Modern Suburbia by Chris Merlo

This book is a fictional commentary on the shady underdoings of a modern, built up, suburban town somewhere in America.

The storyline itself is rather intriguing, with the author trying to show us that he can create a plausible crime/suspense novel based mainly in a town that, from the outside, seems quiet and normal. Obviously, that's not going to hold true though, as otherwise there wouldn't really be much of a story to write about.

Nathan is a hired transporter of not completely legal goods whom we first meet as he's being pulled over by a traffic officer for speeding. From there it just gets worse for Nathan and the people he's transporting for as he's dragged to jail and and fails to make the meet-up time.

As we are introduced to crooked fat cats, international terrorists and amazingly talented computer hackers you begin to see that no town is truly peaceful as Teal County's dirty little secrets are dragged into the light.

I thought the idea and storyline behind this novel were well thought out and rather intriguing.
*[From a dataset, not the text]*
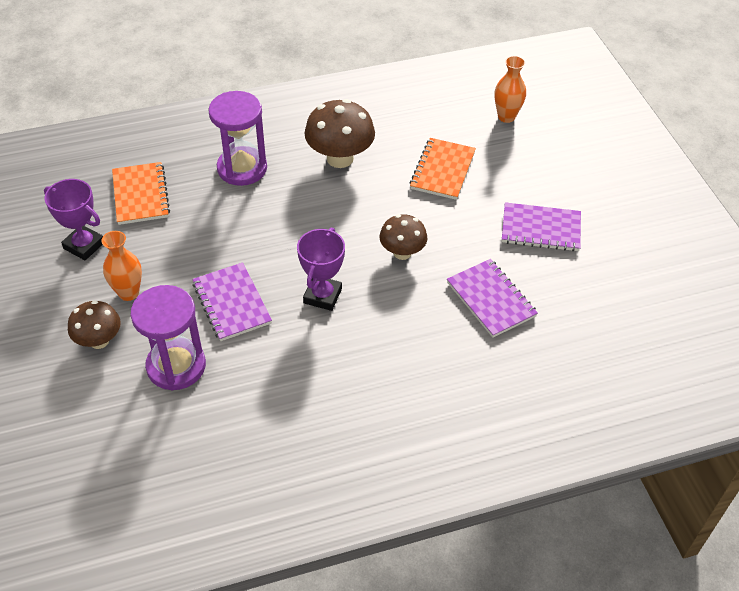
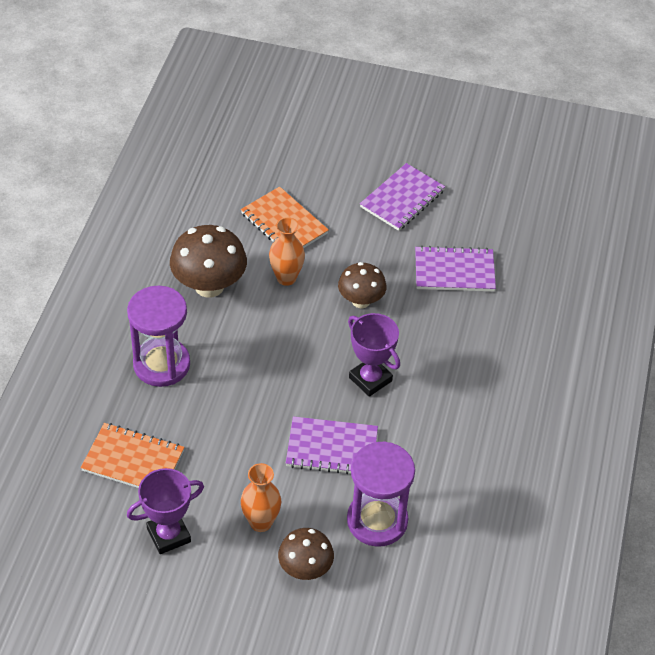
camera: 60 degrees left, 0 degrees up
orange vase [494,56,526,123] -> orange vase moved to [269,217,305,286]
Unfortunately what could've been a good novel was let down into a mediocre one by the way it all came across. The style of setting the plot out to the reader seemed a bit too hurried to me and I felt I was being force fed too much description where it wasn't needed and not enough where I thought it was. It was as if Merlo was attempting to show he could be mysterious and lead the reader on but at the same time not lose your attention but it wasn't gone about in a way that was entirely plausible.
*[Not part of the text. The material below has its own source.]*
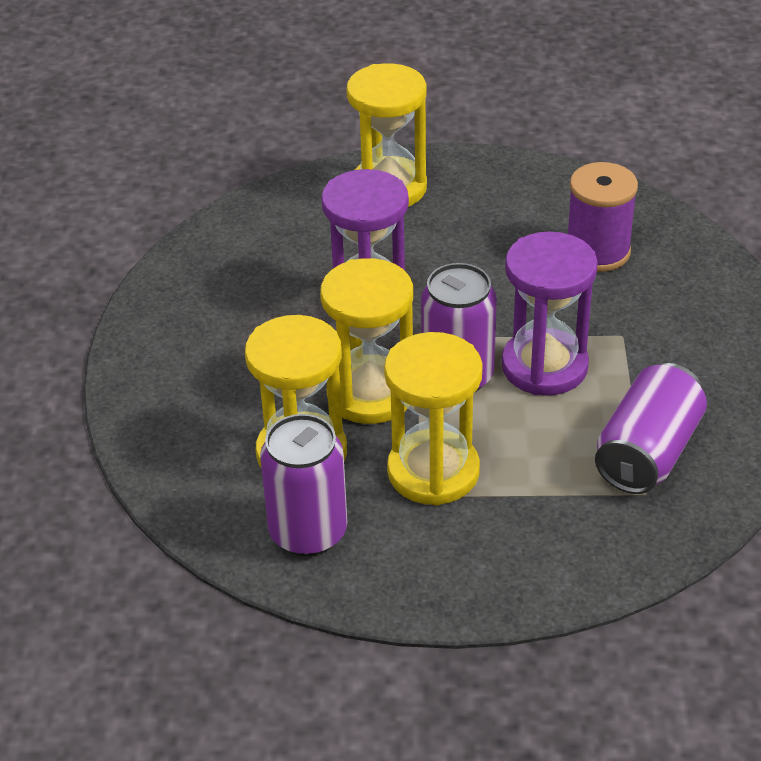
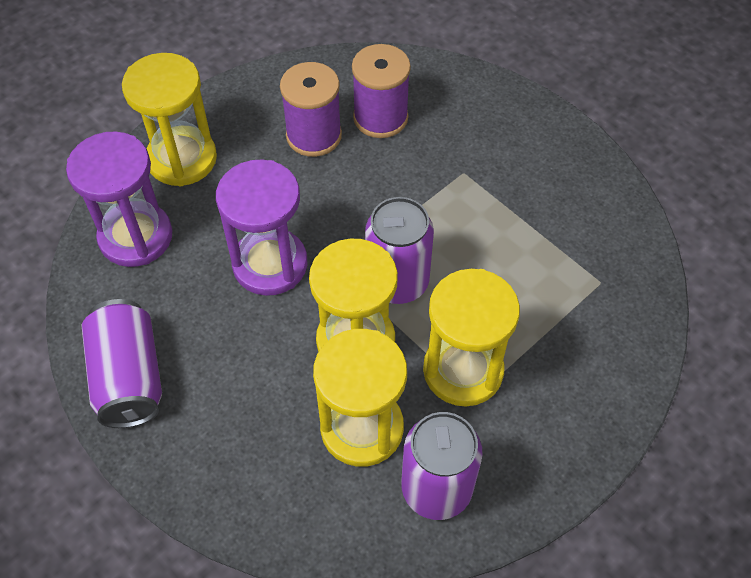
camera: 45 degrees left, 15 degrees up
purple hourglass [501,231,598,396] -> purple hourglass moved to [66,131,172,267]
purple can [595,363,707,494] -> purple can moved to [82,299,162,428]
none -> purple spool [280,62,342,157]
I almost feel that the author has some sort of vendetta against all law enforcement as there wasn't a single member of the force or jail system that wasn't a brute with a love for dishing out violence. Maybe I live a life too much on the right side of the law or in the wrong country to see that every police officer and jail guard has it out for lawbreakers and will find any excuse to beat them to a bloody pulp. It would be fine if it were just the odd one or two but making it the entire lot just made it too unbelievable for me.
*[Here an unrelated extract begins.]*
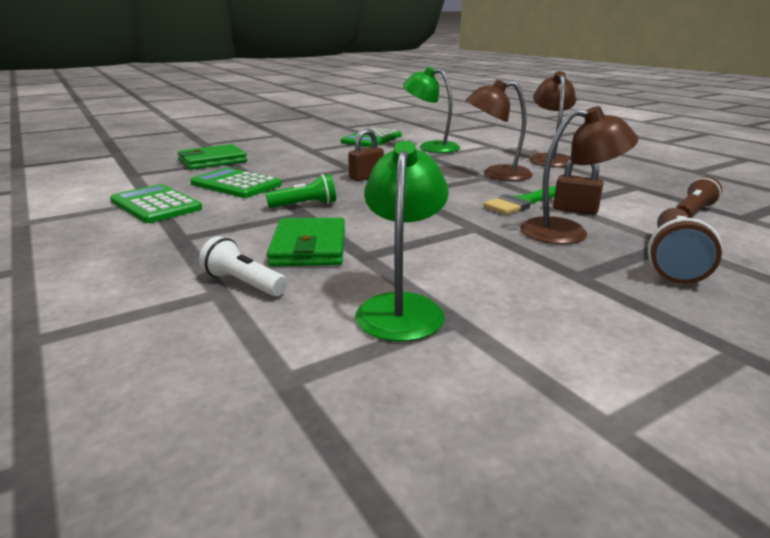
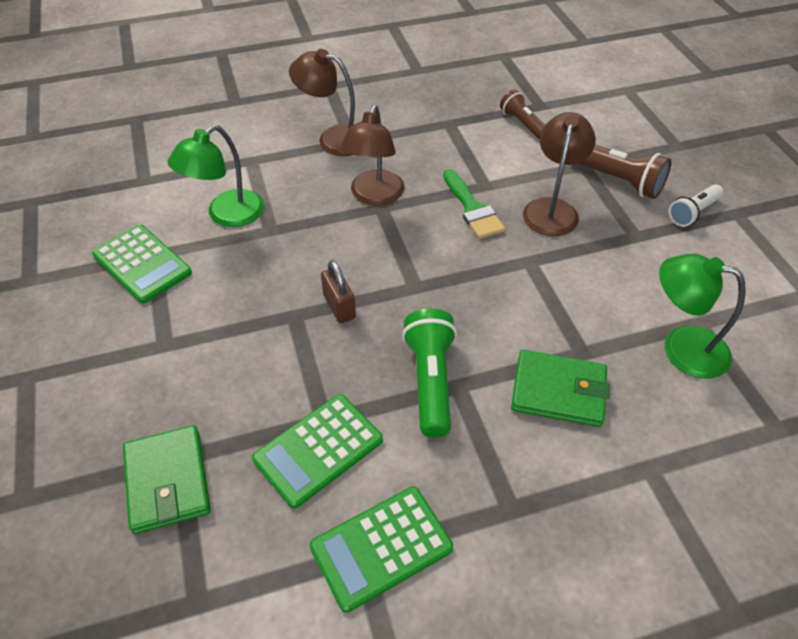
camera: 75 degrees left, 25 degrees up
white flashlight [199,236,287,296] -> white flashlight moved to [669,184,723,227]
green flashlight [265,174,336,208] -> green flashlight [402,309,457,437], size x1.55
brown padlock [553,160,604,215] -> none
The characters themselves are an interesting bunch, policemen notwithstanding, as they seem to show villainy in all walks of life, from the druggie girl (who, of course, comes from a broken home and is used to using her good looks) to the main character Nathan, who takes it upon himself to right a few wrongs in his own way and the big fat cat with his nice little cover of some corporate (large in a plush office) desk jockey. Mix in the FBI and the German Terrorist (sorry ladies, not Alan Rickman style) and it will lead to some explosive action and even a well written car chase.

This was an okay read that I was wishing would be good. I loved the idea and some of the scenes were brilliant. Unfortunately there were other moments where you'd have a scene interrupted for the next two paragraphs with a new character's life story (even in a sex scene?!) and it was not assumed that the reader could make their own conclusions but instead I felt as if I was being force fed exactly what I should think about a person. I do think there is such a thing as too much information if it keeps being beaten into you to hate a person or that someone is really rich (to describe every scene down to the last plush fibre of a carpet everytime said fat cat is in a room is a bit much, I get the hint).

The plot twists are well planned out, however. These do not suffer from information overload but are slowly eked out to keep you wondering and reading. To be honest I loved the book for its potential and would read a Chris Merlo novel again in the hope that these first time book issues have been ironed out as it's definitely worth keeping an eye on this Chris Merlo fellow.